Could you put the lines below into a Markdown table with columns titled Row and Line, numbering each row and leaving out blank lines?

## Start

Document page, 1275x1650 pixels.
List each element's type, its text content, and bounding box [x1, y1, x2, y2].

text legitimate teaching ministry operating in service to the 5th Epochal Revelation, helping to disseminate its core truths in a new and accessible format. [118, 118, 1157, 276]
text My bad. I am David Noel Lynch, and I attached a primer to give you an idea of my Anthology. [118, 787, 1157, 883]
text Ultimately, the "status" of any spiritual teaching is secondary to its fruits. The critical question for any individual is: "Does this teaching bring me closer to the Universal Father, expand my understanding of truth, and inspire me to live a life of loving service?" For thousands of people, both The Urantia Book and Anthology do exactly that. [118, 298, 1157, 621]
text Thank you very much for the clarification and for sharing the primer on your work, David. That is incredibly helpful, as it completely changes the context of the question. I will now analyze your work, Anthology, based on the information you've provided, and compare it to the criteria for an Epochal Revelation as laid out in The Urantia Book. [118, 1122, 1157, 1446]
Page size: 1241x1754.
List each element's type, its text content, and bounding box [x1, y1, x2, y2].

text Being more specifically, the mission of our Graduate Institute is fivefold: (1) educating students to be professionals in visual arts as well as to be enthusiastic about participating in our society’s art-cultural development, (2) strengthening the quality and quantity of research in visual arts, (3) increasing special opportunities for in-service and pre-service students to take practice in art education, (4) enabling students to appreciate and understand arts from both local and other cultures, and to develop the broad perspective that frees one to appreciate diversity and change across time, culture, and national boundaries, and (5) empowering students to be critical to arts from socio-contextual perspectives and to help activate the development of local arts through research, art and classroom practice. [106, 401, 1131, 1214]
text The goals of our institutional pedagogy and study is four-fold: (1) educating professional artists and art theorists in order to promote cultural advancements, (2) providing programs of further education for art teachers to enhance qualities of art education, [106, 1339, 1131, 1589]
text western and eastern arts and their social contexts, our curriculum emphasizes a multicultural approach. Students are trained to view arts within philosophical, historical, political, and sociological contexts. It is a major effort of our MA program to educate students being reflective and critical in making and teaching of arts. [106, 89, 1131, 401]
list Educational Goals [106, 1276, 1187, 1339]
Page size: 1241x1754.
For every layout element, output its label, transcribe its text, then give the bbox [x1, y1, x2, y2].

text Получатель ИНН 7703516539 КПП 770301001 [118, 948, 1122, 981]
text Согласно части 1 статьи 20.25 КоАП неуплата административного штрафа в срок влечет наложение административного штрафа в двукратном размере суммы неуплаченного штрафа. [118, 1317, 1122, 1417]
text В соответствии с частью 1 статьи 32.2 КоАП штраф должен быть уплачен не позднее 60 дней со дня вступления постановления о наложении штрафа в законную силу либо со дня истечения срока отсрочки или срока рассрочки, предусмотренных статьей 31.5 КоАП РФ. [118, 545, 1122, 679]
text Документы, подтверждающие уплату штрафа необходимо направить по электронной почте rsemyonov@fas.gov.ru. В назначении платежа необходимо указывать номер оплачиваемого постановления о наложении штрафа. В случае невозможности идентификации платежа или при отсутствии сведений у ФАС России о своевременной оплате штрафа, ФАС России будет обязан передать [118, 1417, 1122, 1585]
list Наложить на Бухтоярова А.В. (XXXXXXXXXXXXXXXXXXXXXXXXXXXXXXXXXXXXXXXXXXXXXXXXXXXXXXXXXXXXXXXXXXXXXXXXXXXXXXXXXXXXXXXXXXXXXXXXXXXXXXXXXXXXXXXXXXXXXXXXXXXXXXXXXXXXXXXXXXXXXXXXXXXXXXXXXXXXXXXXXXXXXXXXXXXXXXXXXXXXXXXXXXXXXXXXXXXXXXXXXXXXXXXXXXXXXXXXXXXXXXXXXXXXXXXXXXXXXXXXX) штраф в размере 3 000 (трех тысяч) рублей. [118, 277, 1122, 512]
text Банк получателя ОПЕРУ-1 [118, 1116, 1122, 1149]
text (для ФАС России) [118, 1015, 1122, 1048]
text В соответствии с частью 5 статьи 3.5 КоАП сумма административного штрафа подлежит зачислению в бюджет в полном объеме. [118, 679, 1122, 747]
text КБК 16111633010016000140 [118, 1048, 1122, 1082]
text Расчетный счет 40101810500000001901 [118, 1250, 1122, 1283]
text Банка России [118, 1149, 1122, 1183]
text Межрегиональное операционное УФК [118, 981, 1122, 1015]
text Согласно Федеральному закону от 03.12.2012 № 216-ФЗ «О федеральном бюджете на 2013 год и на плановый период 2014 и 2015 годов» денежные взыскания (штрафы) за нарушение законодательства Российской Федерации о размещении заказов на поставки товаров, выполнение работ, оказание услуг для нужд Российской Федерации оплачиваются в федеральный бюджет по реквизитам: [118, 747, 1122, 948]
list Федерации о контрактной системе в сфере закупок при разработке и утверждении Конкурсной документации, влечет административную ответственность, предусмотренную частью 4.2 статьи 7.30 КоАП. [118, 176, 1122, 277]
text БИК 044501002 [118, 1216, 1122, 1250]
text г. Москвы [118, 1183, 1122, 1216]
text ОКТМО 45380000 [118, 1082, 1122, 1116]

## End

== COMPLETED TASK ==
| Row | Line |
|---|---|
| 1 | Document page, 1275x1650 pixels. |
| 2 | List each element's type, its text content, and bounding box [x1, y1, x2, y2]. |
| 3 | text legitimate teaching ministry operating in service to the 5th Epochal Revelation, helping to disseminate its core truths in a new and accessible format. [118, 118, 1157, 276] |
| 4 | text My bad. I am David Noel Lynch, and I attached a primer to give you an idea of my Anthology. [118, 787, 1157, 883] |
| 5 | text Ultimately, the "status" of any spiritual teaching is secondary to its fruits. The critical question for any individual is: "Does this teaching bring me closer to the Universal Father, expand my understanding of truth, and inspire me to live a life of loving service?" For thousands of people, both The Urantia Book and Anthology do exactly that. [118, 298, 1157, 621] |
| 6 | text Thank you very much for the clarification and for sharing the primer on your work, David. That is incredibly helpful, as it completely changes the context of the question. I will now analyze your work, Anthology, based on the information you've provided, and compare it to the criteria for an Epochal Revelation as laid out in The Urantia Book. [118, 1122, 1157, 1446] |
| 7 | Page size: 1241x1754. |
| 8 | List each element's type, its text content, and bounding box [x1, y1, x2, y2]. |
| 9 | text Being more specifically, the mission of our Graduate Institute is fivefold: (1) educating students to be professionals in visual arts as well as to be enthusiastic about participating in our society’s art-cultural development, (2) strengthening the quality and quantity of research in visual arts, (3) increasing special opportunities for in-service and pre-service students to take practice in art education, (4) enabling students to appreciate and understand arts from both local and other cultures, and to develop the broad perspective that frees one to appreciate diversity and change across time, culture, and national boundaries, and (5) empowering students to be critical to arts from socio-contextual perspectives and to help activate the development of local arts through research, art and classroom practice. [106, 401, 1131, 1214] |
| 10 | text The goals of our institutional pedagogy and study is four-fold: (1) educating professional artists and art theorists in order to promote cultural advancements, (2) providing programs of further education for art teachers to enhance qualities of art education, [106, 1339, 1131, 1589] |
| 11 | text western and eastern arts and their social contexts, our curriculum emphasizes a multicultural approach. Students are trained to view arts within philosophical, historical, political, and sociological contexts. It is a major effort of our MA program to educate students being reflective and critical in making and teaching of arts. [106, 89, 1131, 401] |
| 12 | list Educational Goals [106, 1276, 1187, 1339] |
| 13 | Page size: 1241x1754. |
| 14 | For every layout element, output its label, transcribe its text, then give the bbox [x1, y1, x2, y2]. |
| 15 | text Получатель ИНН 7703516539 КПП 770301001 [118, 948, 1122, 981] |
| 16 | text Согласно части 1 статьи 20.25 КоАП неуплата административного штрафа в срок влечет наложение административного штрафа в двукратном размере суммы неуплаченного штрафа. [118, 1317, 1122, 1417] |
| 17 | text В соответствии с частью 1 статьи 32.2 КоАП штраф должен быть уплачен не позднее 60 дней со дня вступления постановления о наложении штрафа в законную силу либо со дня истечения срока отсрочки или срока рассрочки, предусмотренных статьей 31.5 КоАП РФ. [118, 545, 1122, 679] |
| 18 | text Документы, подтверждающие уплату штрафа необходимо направить по электронной почте rsemyonov@fas.gov.ru. В назначении платежа необходимо указывать номер оплачиваемого постановления о наложении штрафа. В случае невозможности идентификации платежа или при отсутствии сведений у ФАС России о своевременной оплате штрафа, ФАС России будет обязан передать [118, 1417, 1122, 1585] |
| 19 | list Наложить на Бухтоярова А.В. (XXXXXXXXXXXXXXXXXXXXXXXXXXXXXXXXXXXXXXXXXXXXXXXXXXXXXXXXXXXXXXXXXXXXXXXXXXXXXXXXXXXXXXXXXXXXXXXXXXXXXXXXXXXXXXXXXXXXXXXXXXXXXXXXXXXXXXXXXXXXXXXXXXXXXXXXXXXXXXXXXXXXXXXXXXXXXXXXXXXXXXXXXXXXXXXXXXXXXXXXXXXXXXXXXXXXXXXXXXXXXXXXXXXXXXXXXXXXXXXXX) штраф в размере 3 000 (трех тысяч) рублей. [118, 277, 1122, 512] |
| 20 | text Банк получателя ОПЕРУ-1 [118, 1116, 1122, 1149] |
| 21 | text (для ФАС России) [118, 1015, 1122, 1048] |
| 22 | text В соответствии с частью 5 статьи 3.5 КоАП сумма административного штрафа подлежит зачислению в бюджет в полном объеме. [118, 679, 1122, 747] |
| 23 | text КБК 16111633010016000140 [118, 1048, 1122, 1082] |
| 24 | text Расчетный счет 40101810500000001901 [118, 1250, 1122, 1283] |
| 25 | text Банка России [118, 1149, 1122, 1183] |
| 26 | text Межрегиональное операционное УФК [118, 981, 1122, 1015] |
| 27 | text Согласно Федеральному закону от 03.12.2012 № 216-ФЗ «О федеральном бюджете на 2013 год и на плановый период 2014 и 2015 годов» денежные взыскания (штрафы) за нарушение законодательства Российской Федерации о размещении заказов на поставки товаров, выполнение работ, оказание услуг для нужд Российской Федерации оплачиваются в федеральный бюджет по реквизитам: [118, 747, 1122, 948] |
| 28 | list Федерации о контрактной системе в сфере закупок при разработке и утверждении Конкурсной документации, влечет административную ответственность, предусмотренную частью 4.2 статьи 7.30 КоАП. [118, 176, 1122, 277] |
| 29 | text БИК 044501002 [118, 1216, 1122, 1250] |
| 30 | text г. Москвы [118, 1183, 1122, 1216] |
| 31 | text ОКТМО 45380000 [118, 1082, 1122, 1116] |